A study carried out from 1999 to 2001 in Thailand, with 329 HIV-positive women found that HIV-positive women who reported that they could disclose their HIV serostatus gained increased acceptance and support from family and community, accessed support groups that increased their ability to cope with the disease, and increased their access to treatment regimens. Of the 329 women, 57% participated in one or more HIV-positive support groups. One woman stated: “At that time, when I knew I was HIV-positive, I thought, how could I live! Then, I had a chance to learn about a support group. I joined this group. I feel good cause I can meet others who’re the same as me...” (Yoddumnern-Attig et al., 2004: 37). Another stated: “I can get more knowledge from others who have had the same experiences. I feel that there are many people living with HIV, not only me.
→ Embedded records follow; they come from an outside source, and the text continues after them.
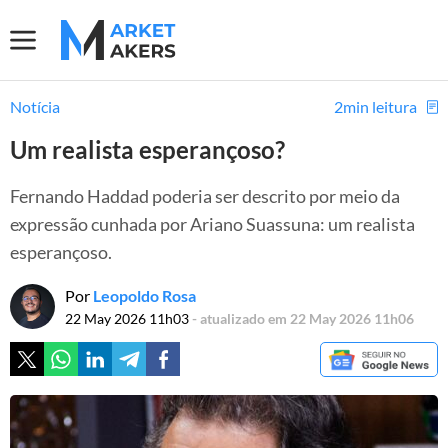
Notícia
2min leitura
Um realista esperançoso?
Fernando Haddad poderia ser descrito por meio da
expressão cunhada por Ariano Suassuna: um realista
esperançoso.
Por
Leopoldo Rosa
22 May 2026 11h03
- atualizado em 22 May 2026 11h06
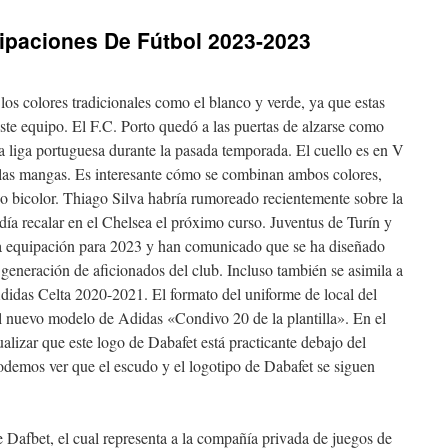
ipaciones De Fútbol 2023-2023
los colores tradicionales como el blanco y verde, ya que estas
este equipo. El F.C. Porto quedó a las puertas de alzarse como
a liga portuguesa durante la pasada temporada. El cuello es en V
 las mangas. Es interesante cómo se combinan ambos colores,
ño bicolor. Thiago Silva habría rumoreado recientemente sobre la
ía recalar en el Chelsea el próximo curso. Juventus de Turín y
a equipación para 2023 y han comunicado que se ha diseñado
generación de aficionados del club. Incluso también se asimila a
didas Celta 2020-2021. El formato del uniforme de local del
l nuevo modelo de Adidas «Condivo 20 de la plantilla». En el
alizar que este logo de Dabafet está practicante debajo del
odemos ver que el escudo y el logotipo de Dabafet se siguen
Dafbet, el cual representa a la compañía privada de juegos de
I feel warm when I join in the group” (Yoddumnern-Attig et al., 2004: 37-38). One woman stated: “In the village, everybody knew my HIV status. At first, they did not accept me, but now they have a good relationship with me. I can eat and talk with them. I think that I can live well in the village” (Yoddumnern-Attig et al., 2004: 37). The women were interviewed using a structured questionnaire. In-depth interviews were conducted among 60 HIV-positive women. Four participatory workshops were held on data analysis and report writing. A week long counseling training session was held for the women conducting interviews. Women interviewed were selected non-randomly from support groups, clinics, ANC clinics, NGOs, and communities using dimensional sampling method. The dimensions used were ages 15-25, 26-35, or 36-49, and number of years from diagnosis. Women who met the criteria for both dimensions were selected based on convenient or snowball sampling techniques. Six focus group discussions were held with six to eight men.
A study in Vietnam with 24 widows living with HIV found that stigma was reduced by joining support groups. Widows, whether HIV-negative or positive, are stigmatized. Support groups helped them to overcome low self-esteem and lack of confidence. As one widow put it: “Talking to others and learning from their experiences has really helped me and given me hope. My partner, whom I met through the group, had the same experience and this had made our love stronger” (Oosterhoff et al., 2010: 30).